I have a recent paper on vixra: Correlation of - Cos θ Between Measurements in a Bell's Inequality Experiment Simulation Calculated Using Local Hidden Variables
http://vixra.org/abs/1610.0327
In the paper I take Susskind's example of how QM breaks a Bell's Inequality and make a computer simulation using local hidden variables of artificial particles. I obtain exactly (by the dot product projections onto the detector vectors) the same QM values for the proportions which break the inequality as calculated by Susskind. Clearly, my simulation is finding fractional projection proportions of exact unit particle vectors onto exact detector vectors. QM gets the same proportions without knowing the individual particle vectors. But as the answers are the same, the QM proportions are statistically estimated fractional projection values onto exact detector vectors. And these break the inequality.
Having established that the QM proportions breaking the inequality are, or at least match in value, fractional projections onto exact detector vectors, I then calculated the quantum correlation using a similar, local method. Knowing the exact particle vectors allows the fractional projection on each detector for each particle separately, and these fractional values can be correlated. They give the disattenuated quantum correlation (i.e 0.707 for 45 degrees) rather than the mundane, truncated, Bell-limited correlation (0.5). It is also a standard formula that a correlation between two exact vectors is cos theta where cos 45 degrees = 0.707. So my simulation has used proportions on exact detector vectors, and correlations on similar proportions to break the inequality for both proportions and correlations.
All the above is based on real, local, hidden variables of the particles. The particles' exact vectors need to be known for the simulations, whereas QM can estimate the proportions without knowing the hidden variables. And it is great that QM can do this. But unfortunately QM cannot cope with the two dimensional nature of a correlation. QM cannot derive the quantum correlation between exact detector vectors that I have simulated.
For me that should be end-of-game as my simulations show there is nothing spooky about breaking Bell's Inequality using exact fractional values on exact vectors. But QM cannot do the same for correlations on exact vectors, and it must be shown that QM can do this job. So instead ..... CHSH theory bases its calculation on the correlations between fuzzy vectors-on-a-hemisphere! Alice's and Bob's measurements are fuzzy vectors on a hemisphere as they have compactified the rich data of the particle's directions into binary outcomes where +1 represents one hemisphere and -1 represents the the complementary hemisphere. This loss of information in going from exact to fuzzy vectors is a form of loss of precision in measurement. The loss of precision is a loss of reliability of measurement. Loss of reliability of measurement is well known to attenuate a correlation, eg from 0.707 down to 0.5. But QM must be shown to have the power to calculate the disattenuated quantum correlation direct, so here is where the spooky non-locality enters the picture through trying to correlate two fuzzy vectors in order to get the same correlation as one gets between the two exact vectors.

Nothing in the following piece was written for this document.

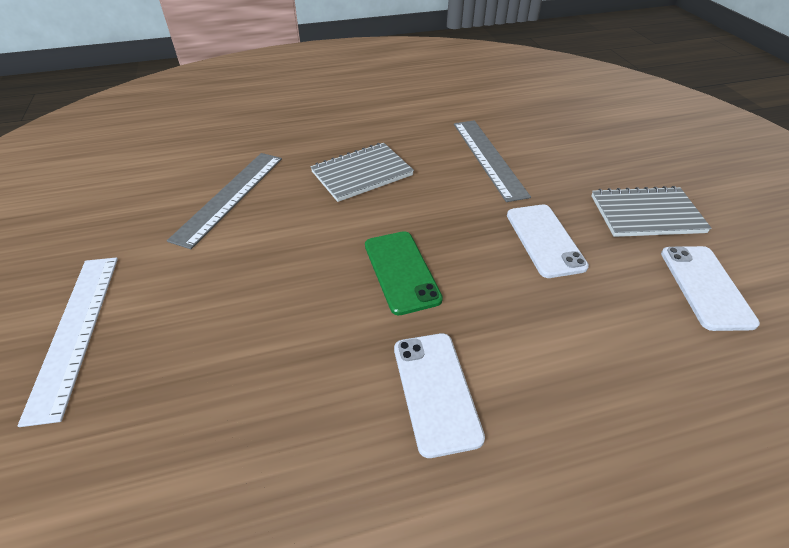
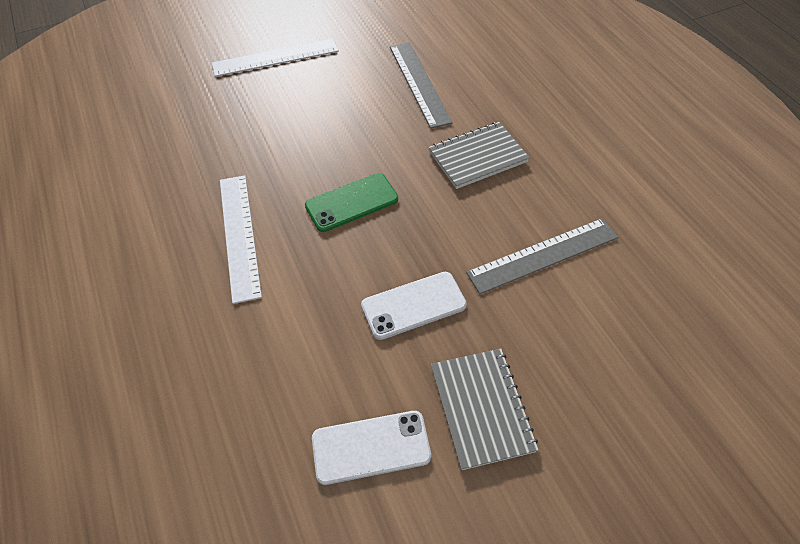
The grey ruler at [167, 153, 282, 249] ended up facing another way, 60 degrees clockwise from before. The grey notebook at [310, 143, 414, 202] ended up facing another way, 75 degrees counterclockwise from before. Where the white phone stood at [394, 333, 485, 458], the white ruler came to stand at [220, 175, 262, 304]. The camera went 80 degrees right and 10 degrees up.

I am currently writing a further vixra paper on the topic of CHSH results. I have simulated a CHSH S = 2.5 statistic by starting with a CHSH S = 2 statistic involving 16*8 measurements of A and B in total. Then maliciously (rather than randomly) tweaking just 4 of the 128 measurements by reversing their signs, sends S from 2 to 2.5. A 2015 real experiment reports S = 2.4 where they are aiming for 2.818 and trying to rise above 2.0.